Dans dix ou vingt ans, les politologues et les sociologues étudieront certainement cette affaire non pas seulement sous l’angle judiciaire, mais relativement aux enjeux politiques qu’elle implique ou suscite.

Les stratégies de communication adoptées par les deux parties et la bipolarisation de la classe politique qui en résulte sont effectivement des sujets de recherche pour l’intelligibilité de la chose politique.
Dans la perception commune, en effet, au-delà de ce qui est injustement reproché à Sonko, il y a l’identification du combat de toute une génération à cette affaire, mais également la légitimité politique d’un homme persécuté par un régime réfractaire à toute forme d’opposition.
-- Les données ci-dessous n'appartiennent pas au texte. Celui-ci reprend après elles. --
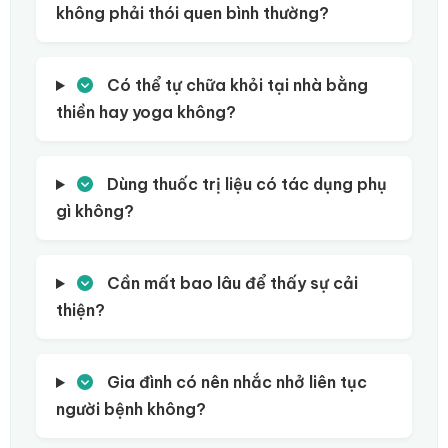
không phải thói quen bình thường?
Có thể tự chữa khỏi tại nhà bằng
thiền hay yoga không?
Dùng thuốc trị liệu có tác dụng phụ
gì không?
Cần mất bao lâu để thấy sự cải
thiện?
Gia đình có nên nhắc nhở liên tục
người bệnh không?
Ce n’est plus à proprement parler une affaire civile pendante en justice, il s’agit désormais d’une affaire politique pendante en justice et d’une justice elle-même pendante en politique. La crédibilité de la justice s’y joue en partie au même titre que la survie d’un pouvoir qui s’est embourbé dans cette affaire. En vérité, l’adhésion de l’opinion à la thèse de l’accusé est en grande partie justifiée par la relation de continuité qu’elle trouve entre cette affaire et celle qui a scellé le sort de Karim et de Khalifa. Sous ce rapport, il n’est pas exagéré de dire que les affaires Karim et Khalifa sont l’autre avocat qui plaide pour la cause de Sonko.
Et comme il n’est plus possible de revenir en arrière au regard de la tournure qu’a prise cette affaire, mais aussi relativement au coût en vies humaines, c’est une partie même de la démocratie sénégalaise qui est en train de se jouer dans ce conflit. Les institutions qui sont mobilisées voire entachées par cette affaire sont non seulement nombreuses, mais très sensibles ; de sorte que si notre république était une personne on pourrait dire qu’elle marche sur une corde raide.
Au moment où les supputations sur son désir de briguer un troisième mandat résonnent dans toutes les chaumières, ce serait difficile de le voir ne pas s’intéresser à cette affaire directement ou indirectement. Il n’est pas seulement question pour lui de survie politique, il est surtout question de survie tout court ! S’il perd cette partie, il n’aurait pas seulement perdu une bataille, il aura perdu les derniers ressorts et leviers politiques qui lui restaient soit pour sortir par la grande porte, soit pour s’aventurer dans la logique d’une troisième candidature.